What should UConn do with its football team?

The current consternation over the future of the University of Connecticut’s football program has exploded some myths about the way big time college sports are and are not paid for at UConn.

The fans and taxpayers always knew football and basketball are expensive, given the salaries paid to those who teach the sports, especially when compared with salaries paid to those who teach everything else. Add the cost of scholarships, equipment and travel and you’re talking real money. But we were always assured these wonderful, expensive sports were a marvelous investment. They not only paid for themselves, thanks to high priced tickets and lucrative television rights, they also paid for every other sport — the kinds played by full time students, like field hockey, cross country, tennis, volleyball and lacrosse.

But it turns out that these big time, semi-pro sports no longer pay for minor sports or for themselves. UConn’s Athletic Department took in $40 million last year, but spent almost $81 million. The big items were $17 million for coaches’ salaries, $17 million on athletic scholarships and $14.4 million for support staff.

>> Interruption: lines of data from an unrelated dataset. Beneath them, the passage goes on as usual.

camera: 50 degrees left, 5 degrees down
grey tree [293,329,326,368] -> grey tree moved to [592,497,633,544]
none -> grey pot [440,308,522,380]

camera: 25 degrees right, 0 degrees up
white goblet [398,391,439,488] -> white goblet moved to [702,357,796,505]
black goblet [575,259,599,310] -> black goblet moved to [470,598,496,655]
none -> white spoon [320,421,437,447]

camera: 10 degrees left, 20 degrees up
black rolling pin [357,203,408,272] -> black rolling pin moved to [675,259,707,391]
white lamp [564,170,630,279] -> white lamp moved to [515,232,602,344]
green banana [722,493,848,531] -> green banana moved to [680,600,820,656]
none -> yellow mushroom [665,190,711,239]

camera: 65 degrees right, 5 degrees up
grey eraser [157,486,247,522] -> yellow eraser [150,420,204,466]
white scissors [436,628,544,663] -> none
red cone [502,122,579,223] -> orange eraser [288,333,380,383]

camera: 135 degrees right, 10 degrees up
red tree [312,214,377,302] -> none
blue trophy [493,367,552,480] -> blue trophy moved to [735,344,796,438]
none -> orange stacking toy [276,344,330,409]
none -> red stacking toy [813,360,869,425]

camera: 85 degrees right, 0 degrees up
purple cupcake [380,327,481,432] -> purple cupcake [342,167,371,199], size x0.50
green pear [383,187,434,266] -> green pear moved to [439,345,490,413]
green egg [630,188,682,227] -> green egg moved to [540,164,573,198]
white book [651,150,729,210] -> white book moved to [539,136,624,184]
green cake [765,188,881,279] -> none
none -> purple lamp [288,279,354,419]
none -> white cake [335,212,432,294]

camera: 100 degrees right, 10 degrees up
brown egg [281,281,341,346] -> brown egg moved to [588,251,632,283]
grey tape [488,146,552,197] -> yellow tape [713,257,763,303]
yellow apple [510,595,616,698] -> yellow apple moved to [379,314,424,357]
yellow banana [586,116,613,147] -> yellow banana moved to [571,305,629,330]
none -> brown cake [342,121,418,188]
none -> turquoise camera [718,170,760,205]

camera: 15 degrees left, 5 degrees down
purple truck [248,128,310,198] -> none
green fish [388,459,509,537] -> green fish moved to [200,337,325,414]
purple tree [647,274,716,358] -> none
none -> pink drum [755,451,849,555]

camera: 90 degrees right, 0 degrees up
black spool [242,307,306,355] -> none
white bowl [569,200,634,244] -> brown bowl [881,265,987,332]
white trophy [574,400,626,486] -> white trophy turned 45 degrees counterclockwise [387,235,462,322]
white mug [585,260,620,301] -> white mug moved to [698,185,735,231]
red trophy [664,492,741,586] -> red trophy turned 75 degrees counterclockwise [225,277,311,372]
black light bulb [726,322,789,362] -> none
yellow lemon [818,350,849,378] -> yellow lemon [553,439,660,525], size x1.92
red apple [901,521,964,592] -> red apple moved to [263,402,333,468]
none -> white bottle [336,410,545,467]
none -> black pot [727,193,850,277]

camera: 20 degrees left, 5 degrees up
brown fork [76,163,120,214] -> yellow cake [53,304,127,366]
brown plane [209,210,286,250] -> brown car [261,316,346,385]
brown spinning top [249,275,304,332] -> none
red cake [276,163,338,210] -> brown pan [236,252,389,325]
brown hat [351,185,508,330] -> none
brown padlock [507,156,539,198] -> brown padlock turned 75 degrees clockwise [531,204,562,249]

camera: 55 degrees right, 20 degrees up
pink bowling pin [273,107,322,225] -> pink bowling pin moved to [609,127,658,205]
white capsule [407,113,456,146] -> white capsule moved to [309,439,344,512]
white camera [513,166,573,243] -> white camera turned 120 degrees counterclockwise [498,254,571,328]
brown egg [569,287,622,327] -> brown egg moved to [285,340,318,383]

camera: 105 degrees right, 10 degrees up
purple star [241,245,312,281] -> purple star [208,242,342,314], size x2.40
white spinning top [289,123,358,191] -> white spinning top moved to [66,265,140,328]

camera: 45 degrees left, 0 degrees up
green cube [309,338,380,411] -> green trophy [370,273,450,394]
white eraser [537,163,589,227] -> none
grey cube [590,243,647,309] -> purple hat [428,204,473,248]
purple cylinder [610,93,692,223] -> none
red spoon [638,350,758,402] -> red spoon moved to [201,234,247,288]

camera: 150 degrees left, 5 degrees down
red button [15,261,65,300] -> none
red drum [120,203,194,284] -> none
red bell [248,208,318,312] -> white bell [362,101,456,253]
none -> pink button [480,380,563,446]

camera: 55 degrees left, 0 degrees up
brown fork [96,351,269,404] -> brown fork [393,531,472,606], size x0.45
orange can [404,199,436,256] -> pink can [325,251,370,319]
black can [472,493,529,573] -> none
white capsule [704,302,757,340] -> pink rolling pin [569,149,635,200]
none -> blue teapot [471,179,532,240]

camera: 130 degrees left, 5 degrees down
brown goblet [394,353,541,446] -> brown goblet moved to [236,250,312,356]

Many fans and/or taxpayers are probably willing to forgive the basketball teams, which win almost all of their games (the women) or win more than they lose (the men). But they are decidedly less forgiving of the football team, which was 1-11 last season and lost slightly more than $8 million. The two basketball teams lost another $8 million together.

The head coaches of these teams are among the state’s highest paid employees. According to the official state list of the state’s best paid workers for fiscal 2018, women’s basketball coach Geno Auriemma was paid $2.75 million, the fired men’s basketball coach, Kevin Ollie, got $1.9 million and football coach Randy Edsall was paid $1 million. Ollie’s replacement Dan Hurley received only $799,000 in 2018, but he also signed a six-year, $18 million contract that year. And Ollie is still trying to collect millions more he claims the university owes him.

I can’t resist pointing out that Edsall, in addition to getting a million dollars for his victory last season, also picked up an extra $32,000 for meeting various incentive bonuses. He gets an extra $3,000 every time UConn scores first, and other bonuses for getting more turnovers or tackles in a win or loss. He also gets $10,000 extra for each victory, which, the Journal Inquirer notes, has added $40,000 to his income in the last 21 games.

Now that the basketball teams are returning to their former, comfortable home in the Big East, which does not play host to football, the future of the university’s football team is up for debate. Should it try to find a home in another league or try to schedule opponents independently?  

Or should UConn become a basketball only college like the other Big East institutions that have built their athletic fame and fortune on basketball after dropping football long ago?

Dropping football isn’t the most unheard of thing you’ve ever heard of, by the way. The list of colleges and universities that have found happiness without football teams is quite a distinguished one: Boston U, DePaul, George Washington, Seton Hall, NYU, most branches of the Universities of California and Texas, the University of Vermont, Northeastern — to name a very few.

This would appear to be a good time to give some thought to joining that crowd. The university acknowledged that the game isn’t played for the current students years ago when it decided to build a fancy stadium “conveniently located 24 miles from campus,” as columnist Colin McEnroe recently wrote.  

Attendance at the far-away facility in East Hartford is down about 50 percent since 2008 when a near-capacity, 39,000 fans attended every “home” game of a team that was winning from time to time.

And football isn’t what it used to be. There have been too many stories about former All Americans and NFL stars suffering life shortening brain damage from playing the game. Parents are discouraging little boys from playing football and participation in autumn games like soccer and lacrosse is way up while kids’ football is declining.

This is especially true in a region where college football has long been dominated by the amateurs — college teams like the Little Three and the Ivy Leagues.  

We do like professional football in the Northeast, but we seem to prefer the kind that actually pays the players.